Monday, November 23, 2009

Evolution and history compulsory

Last updated at 17:50 GMT, Thursday, 19 November 2009

Primary school children in England will have to learn about evolution and British history under a shake-up of the national curriculum.

Schools Minister Vernon Coaker says the subjects will be compulsory elements of a new primary school curriculum being introduced in 2011.

Scientists and humanists had lobbied ministers for the inclusion of evolution in the theme-based timetable.

History is already compulsory, but there were fears it would be sidelined.

Schools will not be told which parts of British history to teach.

Earlier this year, when the curriculum changes were announced, critics complained that children would learn more about the internet than history.

Ministers say they want to "reinforce" history by making it a statutory element of the new primary curriculum.

Campaign

The curriculum is set out in a new education Bill just introduced to Parliament.

It was drawn up after a review by Sir Jim Rose, which called for distinct subjects to be replaced by six new "areas of learning".

Mr Coaker said: "What and how our children learn lies at the heart of our policies to raise standards.

"We've seen that an inspiring and rigorous curriculum can transform failing schools, which is why these plans are based on the very best practice from this country's top-class teachers."

He added: "Teachers will have more freedom to use their professional judgement and creativity to make links between subjects that make sense to their pupils: from linking history to the arts, or science to PE."

The British Humanist Association (BHA) had led a campaign to have Darwin's theory of how life evolved through natural selection made a compulsory element of the new primary curriculum.

It organised a public letter signed by more than 500 from scientists and supporters.

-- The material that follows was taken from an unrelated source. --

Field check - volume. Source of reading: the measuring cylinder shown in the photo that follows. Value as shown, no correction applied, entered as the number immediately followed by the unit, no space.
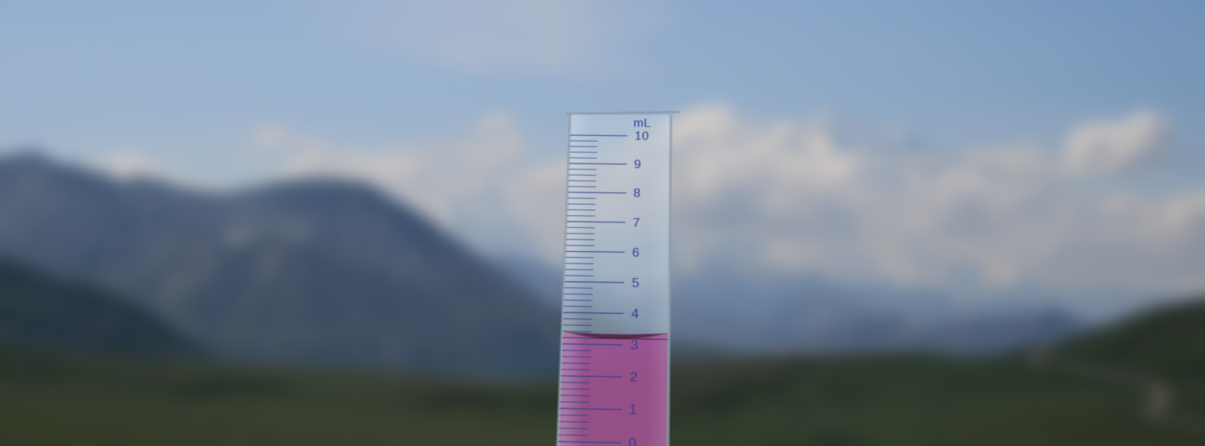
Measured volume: 3.2mL
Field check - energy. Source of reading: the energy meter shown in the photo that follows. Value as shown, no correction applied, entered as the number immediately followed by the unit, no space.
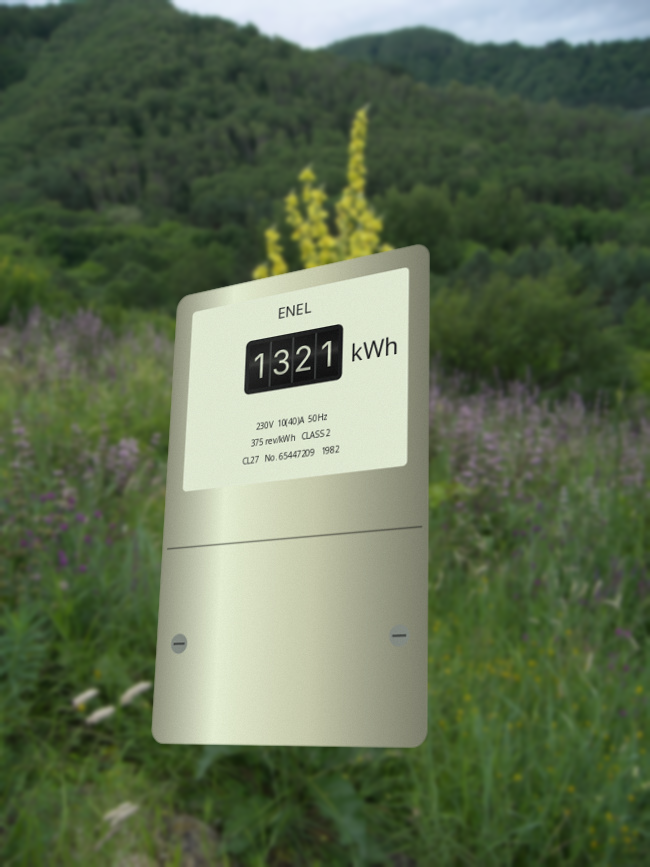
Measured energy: 1321kWh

Andrew Copson of the BHA said: "This is excellent news. Evolution is arguably the most important concept underlying the life sciences.

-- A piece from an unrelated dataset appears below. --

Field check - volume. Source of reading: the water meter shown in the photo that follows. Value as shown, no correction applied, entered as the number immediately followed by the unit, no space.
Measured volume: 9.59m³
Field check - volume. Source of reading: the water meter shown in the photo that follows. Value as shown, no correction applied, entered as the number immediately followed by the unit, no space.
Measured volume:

"Providing children with an understanding of it an early age will help lay the foundations for a surer scientific understanding later on."

He added: "Public authorities clearly need to do more to tackle the growing threat to the public's understanding of science from creationist-inspired beliefs and other pseudoscience".

Evolution is already taught in secondary schools and many primary schools, but under the curriculum changes, it will become compulsory for primary pupils, with the recommendation that they are taught the subject in their later years at school.

The new curriculum says schools must "investigate and explain how plants and animals are interdependent and are diverse and adapted to their environment by natural selection".

Professor Sir Martin Taylor, vice-president of the Royal Society, said: "We are delighted to see evolution explicitly included in the primary curriculum.

"One of the most remarkable achievements of science over the last two hundred years has been to show how humans and all other organisms on the earth arose through the process of evolution."